Malankara World Journal - Christian Spirituality from a Jacobite and Orthodox Perspective
Malankara World Journal
Theme: Prayer, High Priestly Prayer of Jesus, Feeding 5000
Volume 7 No. 424 July 7, 2017
 
Foreword
This Sunday is the 5th Sunday following Pentecost. It is the middle of Summer in North America. It is the midst of the Monsoon Season in Kerala. The 'darkest month' of the year, viz., Karckadakam, begins on July 17. It may rain non-stop for a few days in this month with widespread flooding etc. The dark days of Karckadakam is replaced by the sunny days of Chingam that arrives on August 17. The Onam falls on Sept 4 this year-one of the happiest days of the year in Kerala. It is the harvest festival and the time of boat races etc.

In church calendar, these are the 'ordinary' Sundays. We read what transpired during the public ministry of Jesus. This Sunday we read the miracle of Jesus feeding 5000+ (more like 10000) people with 5 loaves of barley bread and two pieces of fish. This miracle is judged so important that it is mentioned in all gospels.

There is one prayer of Jesus, known as High Priestly Prayer of Jesus mentioned in John 17, that doesn't get the deserved attention in our church lectionary. Most theologians feel that this is the best prayer in bible. It was delivered during the busy Maundy Thursday (Pesaho) gathering and with all that is going on (feet washing, commandment of love, institution of Holy Eucharist, etc.), we do not get much chance to give justice to that passage. So, we thought we will feature that prayer in this issue of Malankara World Journal.

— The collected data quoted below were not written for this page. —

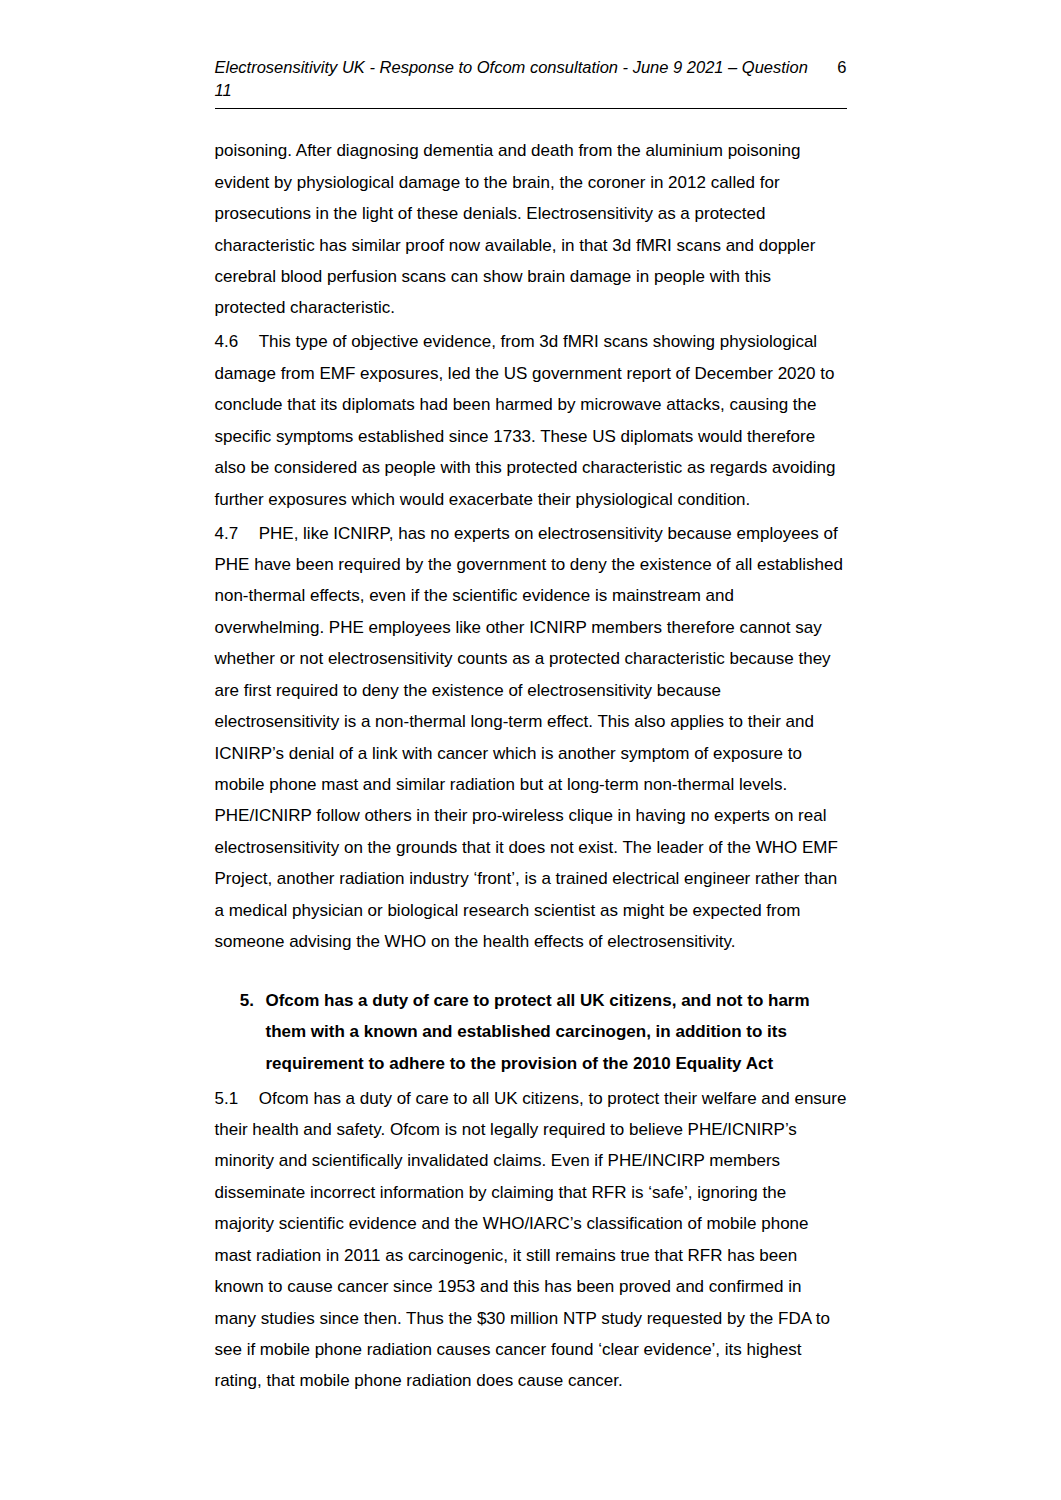Electrosensitivity UK - Response to Ofcom consultation - June 9 2021 – Question 11 6
poisoning. After diagnosing dementia and death from the aluminium poisoning evident by physiological damage to the brain, the coroner in 2012 called for prosecutions in the light of these denials. Electrosensitivity as a protected characteristic has similar proof now available, in that 3d fMRI scans and doppler cerebral blood perfusion scans can show brain damage in people with this protected characteristic.
4.6 This type of objective evidence, from 3d fMRI scans showing physiological damage from EMF exposures, led the US government report of December 2020 to conclude that its diplomats had been harmed by microwave attacks, causing the specific symptoms established since 1733. These US diplomats would therefore also be considered as people with this protected characteristic as regards avoiding further exposures which would exacerbate their physiological condition.
4.7 PHE, like ICNIRP, has no experts on electrosensitivity because employees of PHE have been required by the government to deny the existence of all established non-thermal effects, even if the scientific evidence is mainstream and overwhelming. PHE employees like other ICNIRP members therefore cannot say whether or not electrosensitivity counts as a protected characteristic because they are first required to deny the existence of electrosensitivity because electrosensitivity is a non-thermal long-term effect. This also applies to their and ICNIRP’s denial of a link with cancer which is another symptom of exposure to mobile phone mast and similar radiation but at long-term non-thermal levels. PHE/ICNIRP follow others in their pro-wireless clique in having no experts on real electrosensitivity on the grounds that it does not exist. The leader of the WHO EMF Project, another radiation industry ‘front’, is a trained electrical engineer rather than a medical physician or biological research scientist as might be expected from someone advising the WHO on the health effects of electrosensitivity.
Ofcom has a duty of care to protect all UK citizens, and not to harm them with a known and established carcinogen, in addition to its requirement to adhere to the provision of the 2010 Equality Act
5.1 Ofcom has a duty of care to all UK citizens, to protect their welfare and ensure their health and safety. Ofcom is not legally required to believe PHE/ICNIRP’s minority and scientifically invalidated claims. Even if PHE/INCIRP members disseminate incorrect information by claiming that RFR is ‘safe’, ignoring the majority scientific evidence and the WHO/IARC’s classification of mobile phone mast radiation in 2011 as carcinogenic, it still remains true that RFR has been known to cause cancer since 1953 and this has been proved and confirmed in many studies since then. Thus the $30 million NTP study requested by the FDA to see if mobile phone radiation causes cancer found ‘clear evidence’, its highest rating, that mobile phone radiation does cause cancer.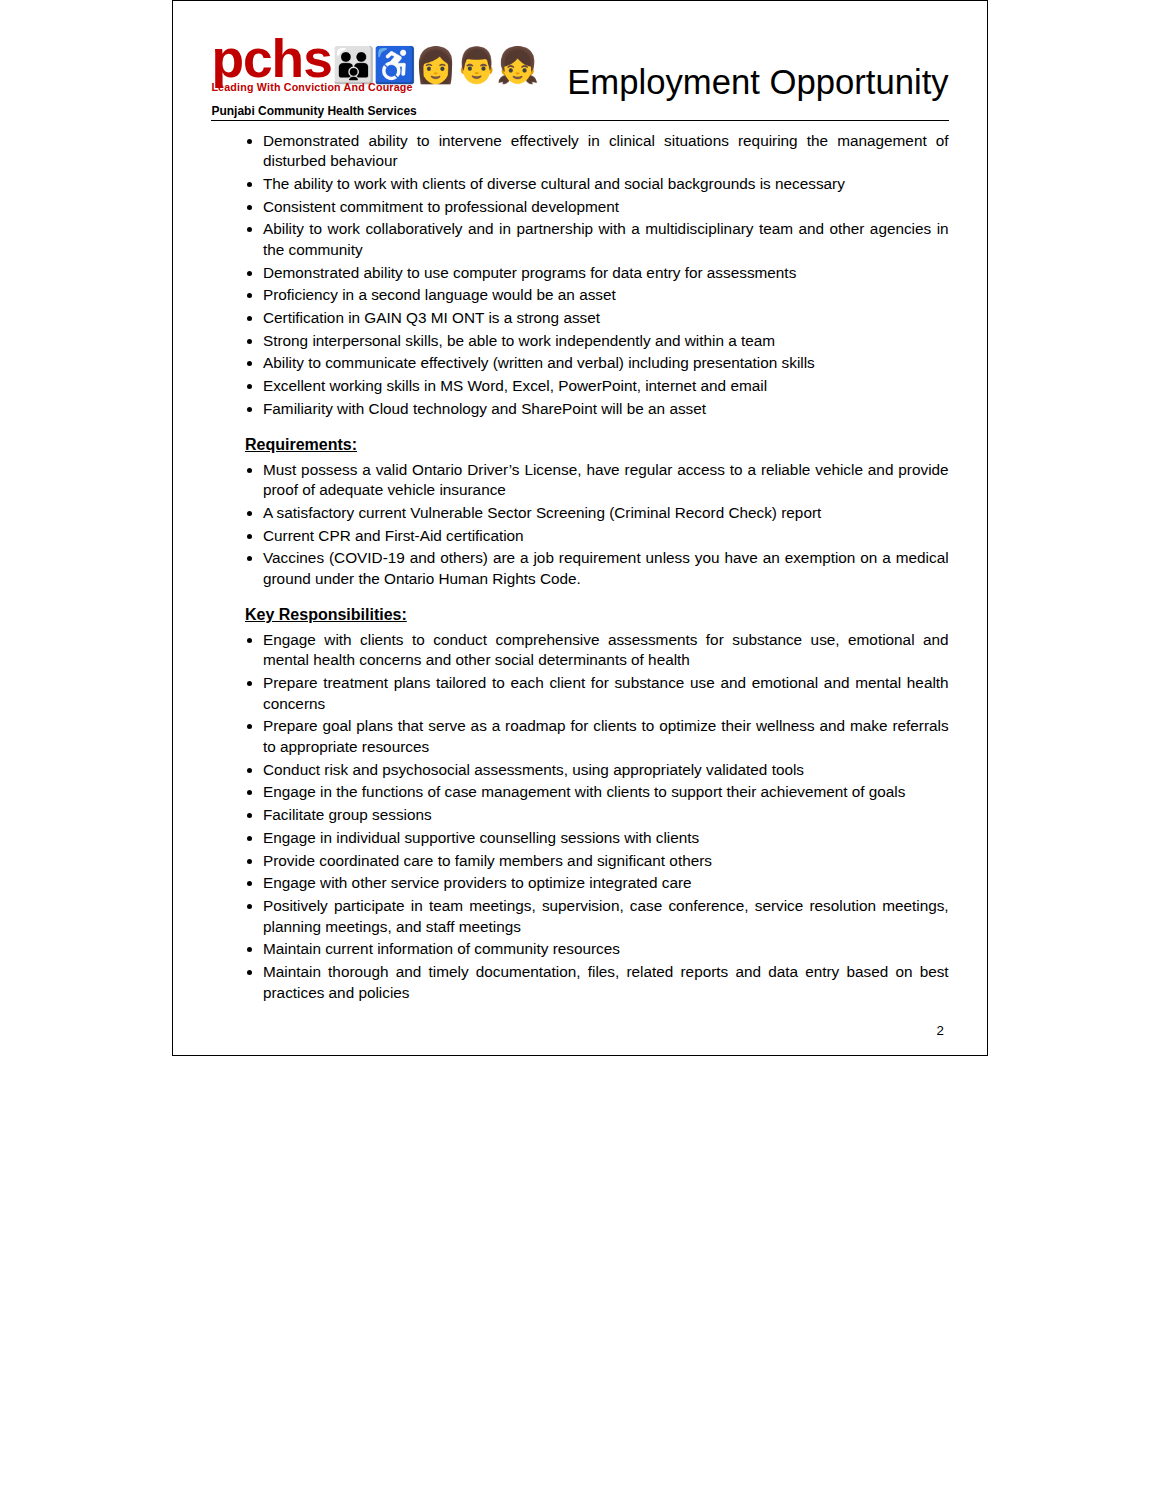pchs👪♿👩👨👧
Leading With Conviction And Courage
Employment Opportunity
Punjabi Community Health Services
Demonstrated ability to intervene effectively in clinical situations requiring the management of disturbed behaviour
The ability to work with clients of diverse cultural and social backgrounds is necessary
Consistent commitment to professional development
Ability to work collaboratively and in partnership with a multidisciplinary team and other agencies in the community
Demonstrated ability to use computer programs for data entry for assessments
Proficiency in a second language would be an asset
Certification in GAIN Q3 MI ONT is a strong asset
Strong interpersonal skills, be able to work independently and within a team
Ability to communicate effectively (written and verbal) including presentation skills
Excellent working skills in MS Word, Excel, PowerPoint, internet and email
Familiarity with Cloud technology and SharePoint will be an asset
Requirements:
Must possess a valid Ontario Driver’s License, have regular access to a reliable vehicle and provide proof of adequate vehicle insurance
A satisfactory current Vulnerable Sector Screening (Criminal Record Check) report
Current CPR and First-Aid certification
Vaccines (COVID-19 and others) are a job requirement unless you have an exemption on a medical ground under the Ontario Human Rights Code.
Key Responsibilities:
Engage with clients to conduct comprehensive assessments for substance use, emotional and mental health concerns and other social determinants of health
Prepare treatment plans tailored to each client for substance use and emotional and mental health concerns
Prepare goal plans that serve as a roadmap for clients to optimize their wellness and make referrals to appropriate resources
Conduct risk and psychosocial assessments, using appropriately validated tools
Engage in the functions of case management with clients to support their achievement of goals
Facilitate group sessions
Engage in individual supportive counselling sessions with clients
Provide coordinated care to family members and significant others
Engage with other service providers to optimize integrated care
Positively participate in team meetings, supervision, case conference, service resolution meetings, planning meetings, and staff meetings
Maintain current information of community resources
Maintain thorough and timely documentation, files, related reports and data entry based on best practices and policies
2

Robert Deffinbaugh at the Biblical Studies Foundation described the background to the prayer thus:

The high priestly prayer of Jesus serves as a fitting conclusion to the upper room discourse of chapters 14-16. In verse one of chapter 17 John informs us that this prayer is to be understood as a kind of conclusion to the Lord's teaching in chapters 14-16. "These things Jesus spoke; and lifting up His eyes to heaven, he said " (John 17:1a). It is my personal opinion that this prayer, the longest of Jesus' recorded prayers, was intended to be overheard by His disciples. One purpose of this prayer was to bring comfort and hope to the troubled hearts of the disciples. It may have been more effective at the moment than all the teaching of chapters 14-16. While a measure of assurance resulted from the words of our Lord in chapters 14-16 (cf. 16:29-30), much more comfort and faith would be gained in the light of their fulfillment (John 13:19; 16:4). This prayer must have done much to calm the troubled hearts of the eleven.

Let us look carefully at this prayer, then, to find the comfort that it afforded the disciples. And let us remember that it was not only a prayer for the eleven, but for Christians of every age (John 17:20).

This prayer was prayed while sitting around the table, after celebrating the last supper. Disciples could hear it. It is a great intercessional prayer. Jesus wants to entrust the care of the disciples to God, the Father, while He is getting ready to face the passion. But it is not just for disciples, it is also for all future believers like us.

It is a unity prayer. Jesus is aware of the disagreements among his followers. He knows that this will grow when He is gone. So, he is praying for their unity. It is also for us. The church is more divided today than at any time in its history.

Please read the selected articles and the referred articles in the archives. It is a long prayer. Read slow and meditate. Books had been written about this prayer. It grows on you.